October 17, 2019 – Psalm 139:23–24
Search me, O God, and know my heart; test me and know my anxious thoughts. See if there is any offensive way in me, and lead me in the way everlasting.
—Psalm 139:23–24
What is implied in the sincere petition contained in the text?15
First, it implies the realization of the omniscience of God. The psalmist was under a deep impression of the omnipresence and omniscience of God, that God understands our real hearts and is able to search us.
Second, it implies a sense of the moral purity or holiness of God. Observe, he prays to be searched—that his whole being may be exposed—to see if there was any offense in him. It is plainly implied that he had such a sense of the purity of God as to be convinced that God is infinitely opposed to all iniquity.
This petition implies a thorough wakefulness of mind to one’s moral or spiritual state. [The psalmist] is in an honest, searching state of mind—thoroughly in earnest to know all about himself; he is wide awake to his own spiritual condition and desires that all his errors may be rectified.
It implies an intense anxiety to be perfect as God would have him to be—conformed to the holy will of God. Observe, he prays to be led in the way everlasting, which plainly implies that he was willing to be led to abandon all iniquity.

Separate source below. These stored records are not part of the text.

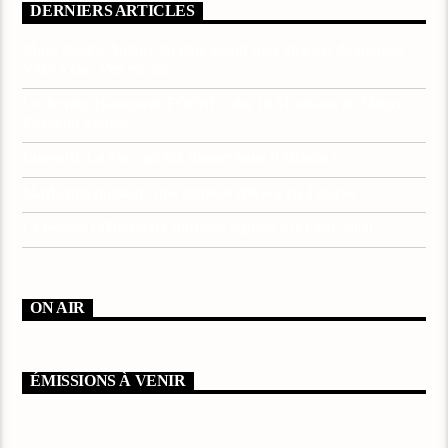
DERNIERS ARTICLES
Mory Kanté, Auteur du plus grand tube africain du monde,
Yèkè Yèkè, s’en est allé…
Le dernier classement FORBES des 10 Musiciens les Mieux
Payés au Monde
Innoss’B, La Star qui fait danser toute l’Afrique !
Marketing musical : une formule efficace en 3 étapes
Le festival californien Coachella reporté à octobre 2020
ON AIR
ÉMISSIONS À VENIR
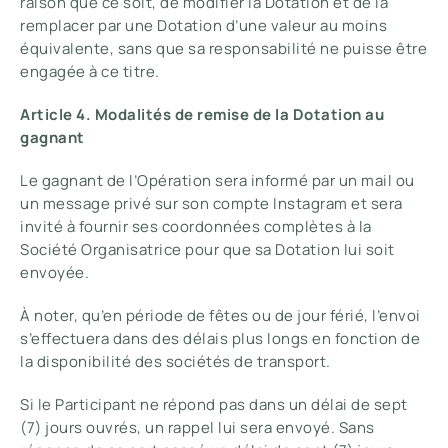
raison que ce soit, de modifier la Dotation et de la
remplacer par une Dotation d’une valeur au moins
équivalente, sans que sa responsabilité ne puisse être
engagée à ce titre.
Article 4. Modalités de remise de la Dotation au
gagnant
Le gagnant de l’Opération sera informé par un mail ou
un message privé sur son compte Instagram et sera
invité à fournir ses coordonnées complètes à la
Société Organisatrice pour que sa Dotation lui soit
envoyée.
À noter, qu’en période de fêtes ou de jour férié, l’envoi
s’effectuera dans des délais plus longs en fonction de
la disponibilité des sociétés de transport.
Si le Participant ne répond pas dans un délai de sept
(7) jours ouvrés, un rappel lui sera envoyé. Sans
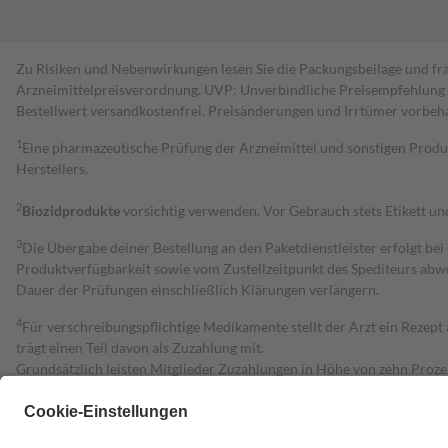
Zu Risiken und Nebenwirkungen lesen Sie die Packungsbeilage und fra
Arzneimittelpreisverordnung. UVP: Unverbindliche Preisempfehlung de
Bestell­wert versand­kosten­frei. Preisänderungen und Irrtümer vorbeh
1
Eine pharmazeutische Prüfung der Arzneimittel und sonstigen Pro
Herstellers.
2
Biozidprodukte
vorsichtig verwenden. Vor Gebrauch stets Etikett u
3
Die Übergabe deiner Bestellung an den Paketdienstleister erfolgt bei
Produktverfügbarkeit sowie vom Zustellzeitpunkt des Spediteurs abwe
Dauer der Prüfungen einschließlich Klärungen verlängern.
4
Für verschreibungspflichtige Medikamente stellt der Arzt ein Rezept 
trägt einen Teil davon als Zuzahlung mit.
Grundsätzlich leisten Mitglieder Zuzahlungen in Höhe von zehn Proz
zu entrichten.
Diese Regeln gelten grundsätzlich auch für Online-Apotheken.
Bei Heilmitteln und häuslicher Krankenpflege beträgt die Zuzahlung 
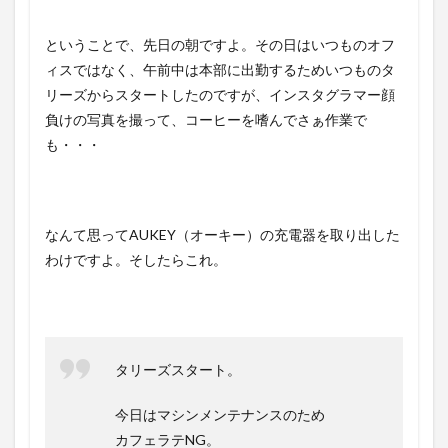
ということで、先日の朝ですよ。その日はいつものオフ
ィスではなく、午前中は本部に出勤するためいつものタ
リーズからスタートしたのですが、インスタグラマー顔
負けの写真を撮って、コーヒーを嗜んでさぁ作業で
も・・・
なんて思ってAUKEY（オーキー）の充電器を取り出した
わけですよ。そしたらこれ。
タリーズスタート。
今日はマシンメンテナンスのため
カフェラテNG。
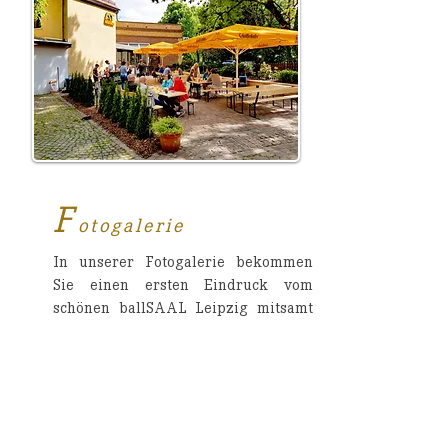
F
otogalerie
In unserer Fotogalerie bekommen
Sie einen ersten Eindruck vom
schönen ballSAAL Leipzig mitsamt
dem Außengelände.
Zur Fotogalerie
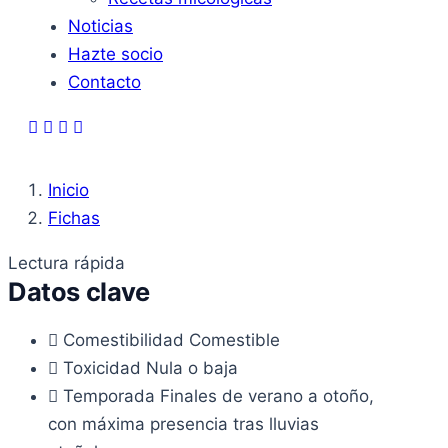
Noticias
Hazte socio
Contacto
Inicio
Fichas
Lectura rápida
Datos clave
Comestibilidad
Comestible
Toxicidad
Nula o baja
Temporada
Finales de verano a otoño,
con máxima presencia tras lluvias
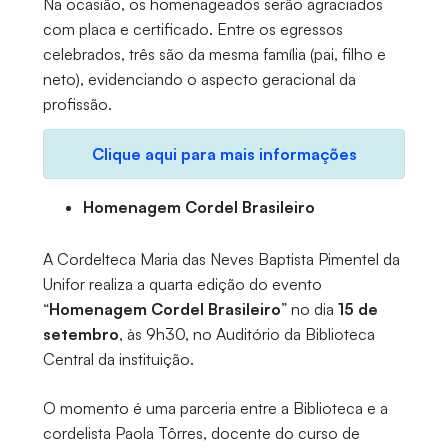
Na ocasião, os homenageados serão agraciados
com placa e certificado. Entre os egressos
celebrados, três são da mesma família (pai, filho e
neto), evidenciando o aspecto geracional da
profissão.
Clique aqui para mais informações
Homenagem Cordel Brasileiro
A Cordelteca Maria das Neves Baptista Pimentel da
Unifor realiza a quarta edição do evento
“
Homenagem Cordel Brasileiro
” no dia
15 de
setembro
, às 9h30, no Auditório da Biblioteca
Central da instituição.
O momento é uma parceria entre a Biblioteca e a
cordelista Paola Tôrres, docente do curso de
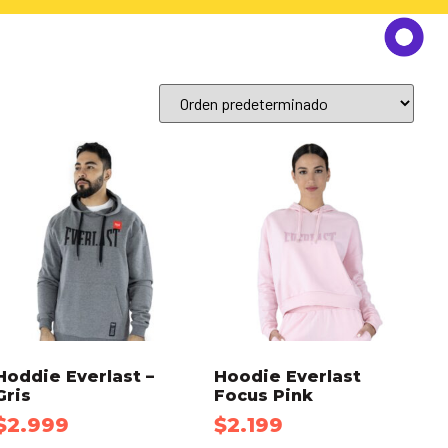
Hoddie Everlast –
Hoodie Everlast
Gris
Focus Pink
$
2.999
$
2.199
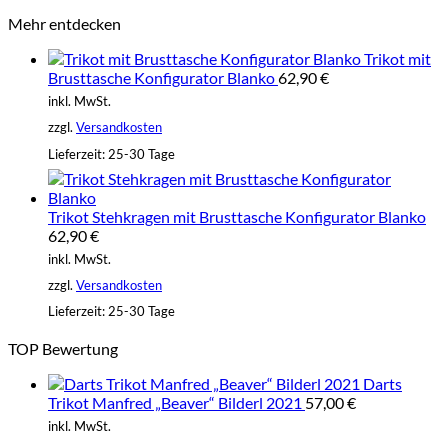
Mehr entdecken
Trikot mit
Brusttasche Konfigurator Blanko
62,90
€
inkl. MwSt.
zzgl.
Versandkosten
Lieferzeit:
25-30 Tage
Trikot Stehkragen mit Brusttasche Konfigurator Blanko
62,90
€
inkl. MwSt.
zzgl.
Versandkosten
Lieferzeit:
25-30 Tage
TOP Bewertung
Darts
Trikot Manfred „Beaver“ Bilderl 2021
57,00
€
inkl. MwSt.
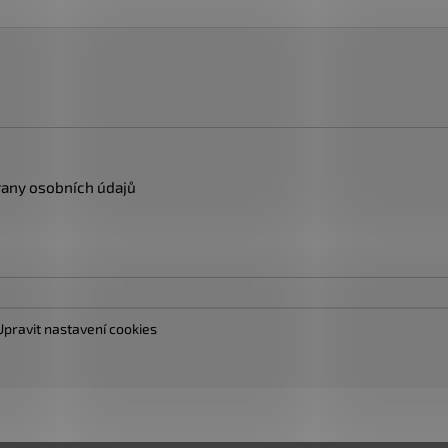
any osobních údajů
Upravit nastavení cookies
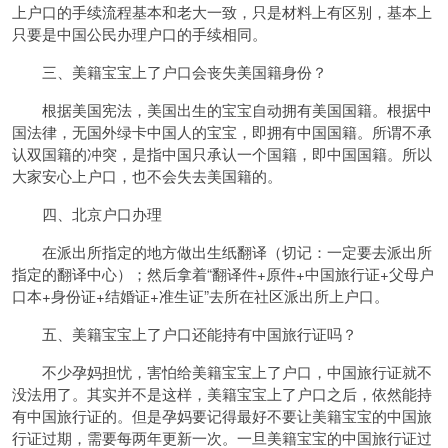
上户口的手续流程基本和老大一致，只是材料上有区别，基本上
只要是中国公民办理户口的手续相同。
三、美籍宝宝上了户口会丧失美国籍身份？
根据美国宪法，美国出生的宝宝自动拥有美国国籍。根据中
国法律，无国外绿卡中国人的宝宝，即拥有中国国籍。所谓不承
认双国籍的冲突，是指中国只承认一个国籍，即中国国籍。所以
大家安心上户口，也不会失去美国籍的。
四、北京户口办理
在派出所指定的地方做出生纸翻译（切记：一定要去派出所
指定的翻译中心）；然后拿着“翻译件+原件+中国旅行证+父母户
口本+身份证+结婚证+准生证”去所在社区派出所上户口。
五、美籍宝宝上了户口还能持有中国旅行证吗？
不少孕妈担忧，害怕给美籍宝宝上了户口，中国旅⾏证就不
没法用了。其实并不是这样，美籍宝宝上了户口之后，依然能持
有中国旅⾏证的。但是孕妈要记得最好不要让美籍宝宝的中国旅
⾏证过期，需要每两年更新一次。一旦美籍宝宝的中国旅行证过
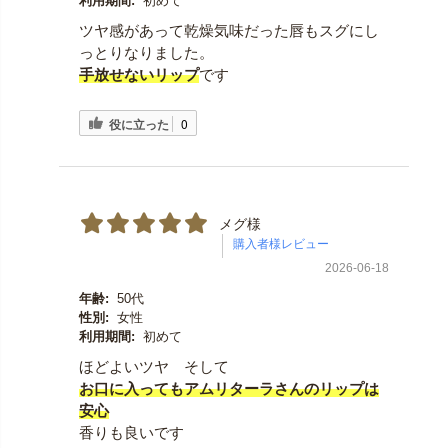
利用期間:
初めて
ツヤ感があって乾燥気味だった唇もスグにし
っとりなりました。
手放せないリップ
です
役に立った
0
メグ様
2026-06-18
年齢:
50代
性別:
女性
利用期間:
初めて
ほどよいツヤ そして
お口に入ってもアムリターラさんのリップは
安心
香りも良いです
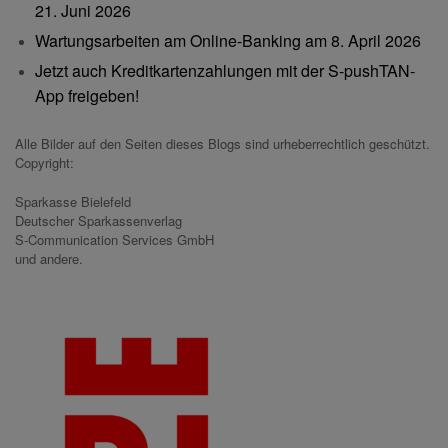
21. Juni 2026
Wartungsarbeiten am Online-Banking am 8. April 2026
Jetzt auch Kreditkartenzahlungen mit der S-pushTAN-
App freigeben!
Alle Bilder auf den Seiten dieses Blogs sind urheberrechtlich geschützt.
Copyright:
Sparkasse Bielefeld
Deutscher Sparkassenverlag
S-Communication Services GmbH
und andere.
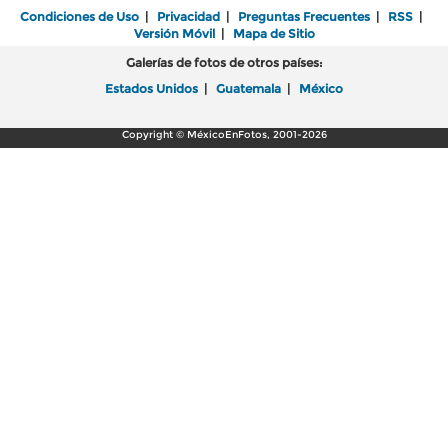
Condiciones de Uso
|
Privacidad
|
Preguntas Frecuentes
|
RSS
|
Versión Móvil
|
Mapa de Sitio
Galerías de fotos de otros países:
Estados Unidos
|
Guatemala
|
México
Copyright © MéxicoEnFotos, 2001-2026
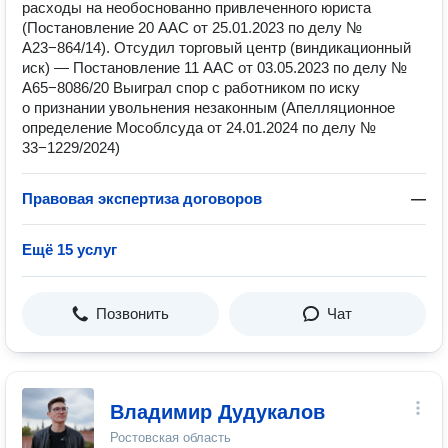
расходы на необоснованно привлеченного юриста
(Постановление 20 ААС от 25.01.2023 по делу №
А23−864/14). Отсудил торговый центр (виндикационный
иск) — Постановление 11 ААС от 03.05.2023 по делу №
А65−8086/20 Выиграл спор с работником по иску
о признании увольнения незаконным (Апелляционное
определение Мособлсуда от 24.01.2024 по делу №
33−1229/2024)
Правовая экспертиза договоров
—
Ещё 15 услуг
Позвонить
Чат
Владимир Дудукалов
Ростовская область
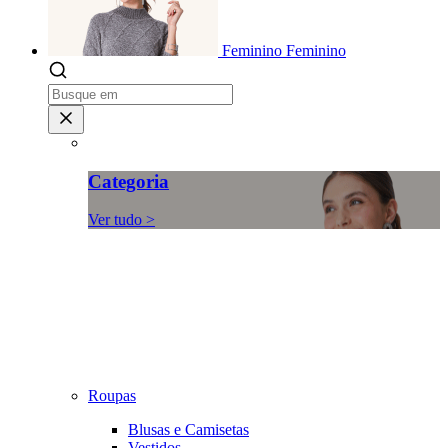
Feminino
Feminino
Categoria
Ver tudo >
Roupas
Blusas e Camisetas
Vestidos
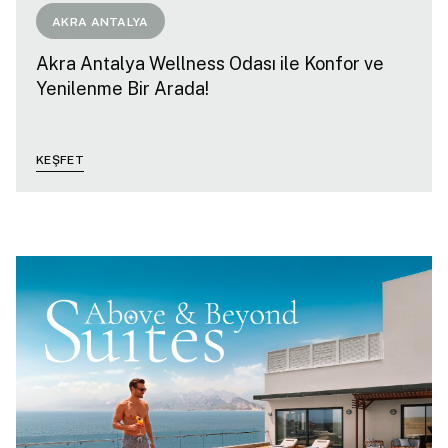
AKRA ANTALYA
Akra Antalya Wellness Odası ile Konfor ve
Yenilenme Bir Arada!
KEŞFET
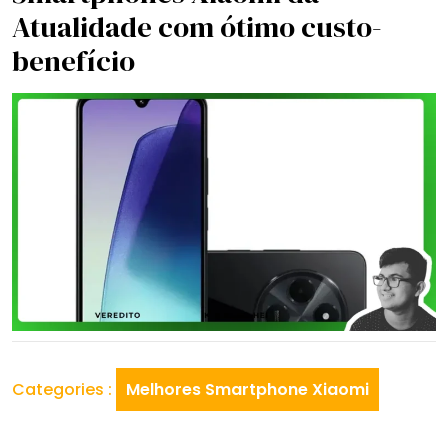
Atualidade com ótimo custo-
benefício
Categories :
Melhores Smartphone Xiaomi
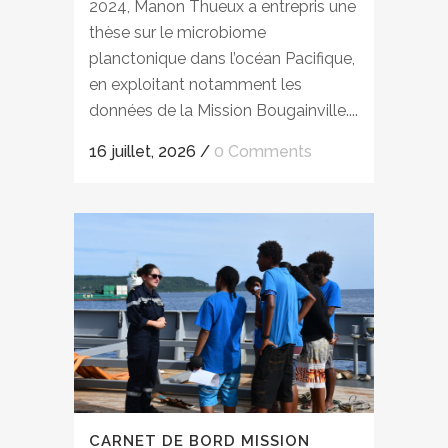
2024, Manon Thueux a entrepris une
thèse sur le microbiome
planctonique dans l’océan Pacifique,
en exploitant notamment les
données de la Mission Bougainville....
16 juillet, 2026
/
0 Comments
CARNET DE BORD MISSION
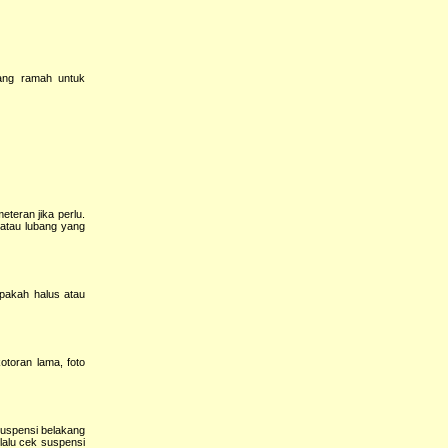
ang ramah untuk
teran jika perlu.
 atau lubang yang
pakah halus atau
otoran lama, foto
suspensi belakang
lalu cek suspensi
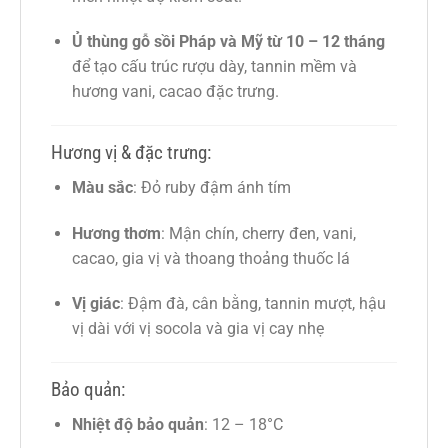
Ủ thùng gỗ sồi Pháp và Mỹ từ 10 – 12 tháng
để tạo cấu trúc rượu dày, tannin mềm và
hương vani, cacao đặc trưng.
Hương vị & đặc trưng:
Màu sắc
: Đỏ ruby đậm ánh tím
Hương thơm
: Mận chín, cherry đen, vani,
cacao, gia vị và thoang thoảng thuốc lá
Vị giác
: Đậm đà, cân bằng, tannin mượt, hậu
vị dài với vị socola và gia vị cay nhẹ
Bảo quản:
Nhiệt độ bảo quản
: 12 – 18°C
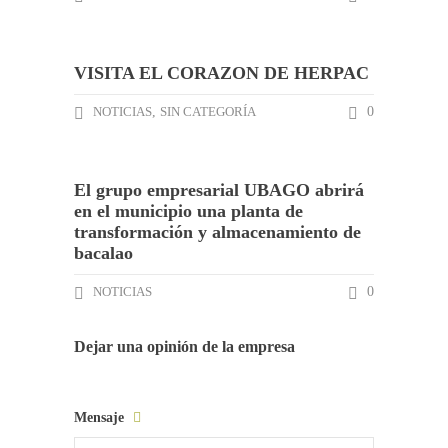
VISITA EL CORAZON DE HERPAC
NOTICIAS
,
SIN CATEGORÍA
0
El grupo empresarial UBAGO abrirá
en el municipio una planta de
transformación y almacenamiento de
bacalao
NOTICIAS
0
Dejar una opinión de la empresa
Mensaje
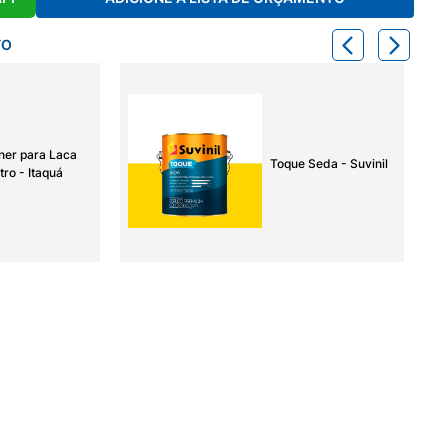
TO
ner para Laca
Toque Seda - Suvinil
tro - Itaquá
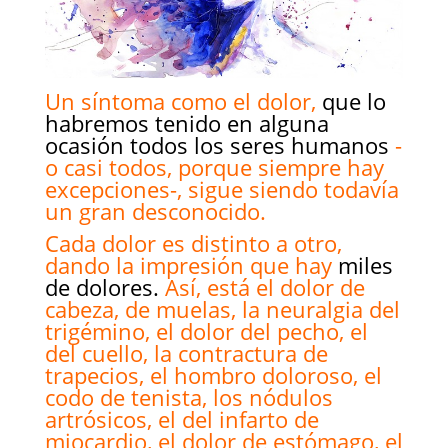
Un síntoma como el dolor,
que lo
habremos tenido en alguna
ocasión todos los seres humanos
-
o casi todos, porque siempre hay
excepciones-, sigue siendo todavía
un gran desconocido.
Cada dolor es distinto a otro,
dando la impresión que hay
miles
de dolores.
Así, está el dolor de
cabeza, de muelas, la neuralgia del
trigémino, el dolor del pecho, el
del cuello, la contractura de
trapecios, el hombro doloroso, el
codo de tenista, los nódulos
artrósicos, el del infarto de
miocardio, el dolor de estómago, el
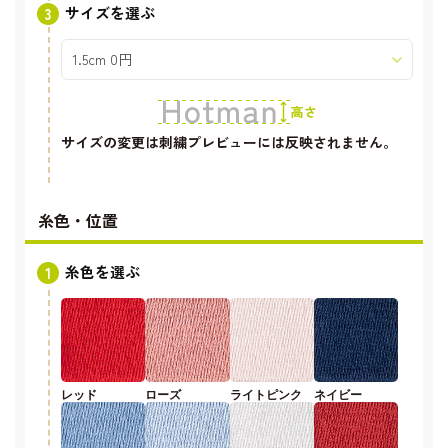
サイズを選ぶ
サイズの変更は刺繍プレビューには反映されません。
糸色・位置
糸色を選ぶ
レッド
ローズ
ライトピンク
ネイビー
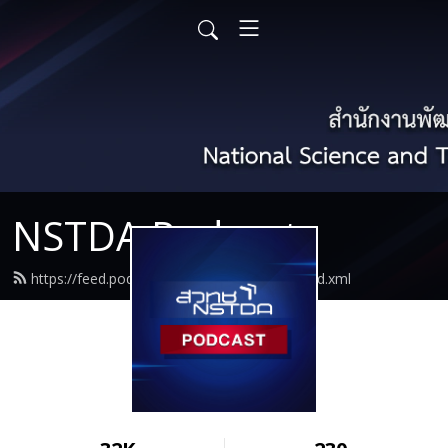
NSTDA Podcast
https://feed.podbean.com/nstdapodcast/feed.xml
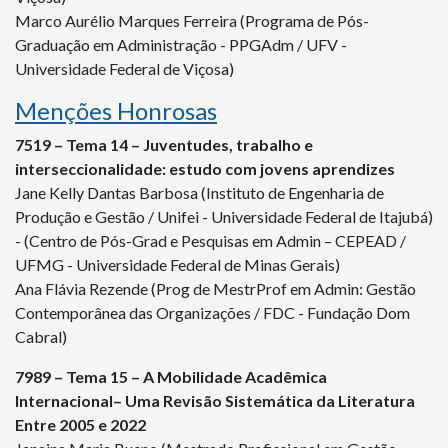
Marco Aurélio Marques Ferreira (Programa de Pós-
Graduação em Administração - PPGAdm / UFV -
Universidade Federal de Viçosa)
Menções Honrosas
7519 – Tema 14 – Juventudes, trabalho e
interseccionalidade: estudo com jovens aprendizes
Jane Kelly Dantas Barbosa (Instituto de Engenharia de
Produção e Gestão / Unifei - Universidade Federal de Itajubá)
- (Centro de Pós-Grad e Pesquisas em Admin – CEPEAD /
UFMG - Universidade Federal de Minas Gerais)
Ana Flávia Rezende (Prog de MestrProf em Admin: Gestão
Contemporânea das Organizações / FDC - Fundação Dom
Cabral)
7989 – Tema 15 – A Mobilidade Acadêmica
Internacional– Uma Revisão Sistemática da Literatura
Entre 2005 e 2022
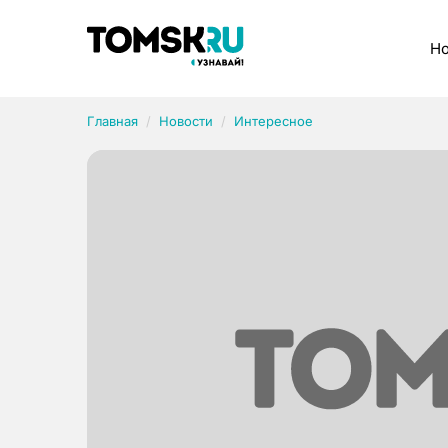
Рубрики
Но
Главная
Новости
Интересное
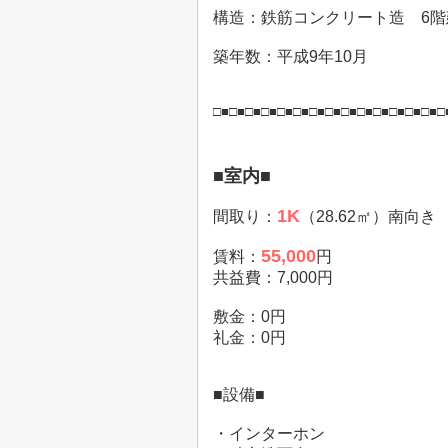
構造：鉄筋コンクリート造 6階
築年数：平成9年10
月
□■□■□■□■□■□■□■□■□■□■□■□■□■□■□
■室内■
1
K
間取り：
（28.62㎡）南向き
55,000
賃料：
円
共益費：7,000円
敷金：0円
礼金：0円
■設備■
・インターホン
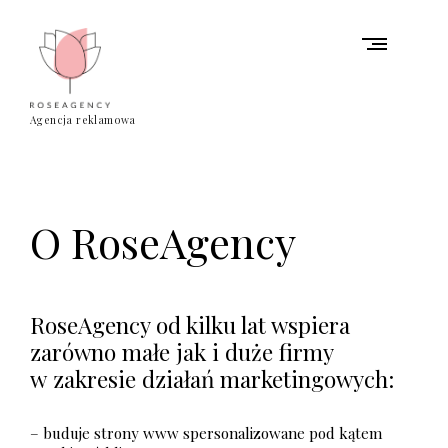
S
k
i
p
t
o
Agencja reklamowa
c
R
o
O
n
t
S
e
E
O RoseAgency
n
A
t
G
E
RoseAgency od kilku lat wspiera
N
zarówno małe jak i duże firmy
C
w zakresie działań marketingowych:
Y
|
– buduje strony www spersonalizowane pod kątem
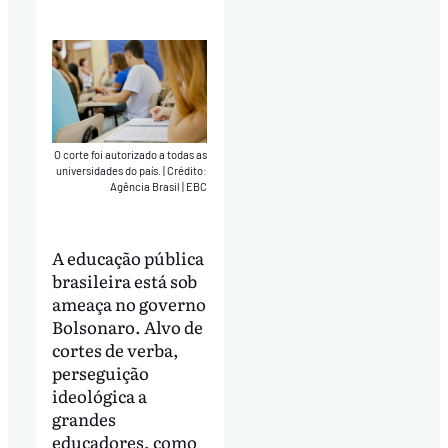
Play
Mute
Download
O corte foi autorizado a todas as
universidades do país.
|
Crédito:
Agência Brasil | EBC
A educação pública
brasileira está sob
ameaça no governo
Bolsonaro. Alvo de
cortes de verba,
perseguição
ideológica a
grandes
educadores, como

Such a petition implies the assumption on the part of the petitioner that he or she needs to be deeply tried—penetrated with the light of truth to the deepest recesses of the soul. When we offer such a petition, we assume that there may be things about us that we have overlooked, and we ask for the scrutiny of God’s eye to search them out and to apply tests so that we may see them.
Such a petition implies a willingness to be subjected to any process of searching that God may see to be needed. [The psalmist] does not point out any particular way in which he desires to be searched and tried, but he leaves that to the divine discretion—he only asks that it may be done. When we ask to be searched—without any real design to be searched—there is an inclination to dictate the way in which it will be done, but this is not an acceptable way of offering such a petition.
An acceptable offering of such a petition implies of course that we are really willing to have it answered and will not resist any process through which God causes us to pass as the means by which it is answered.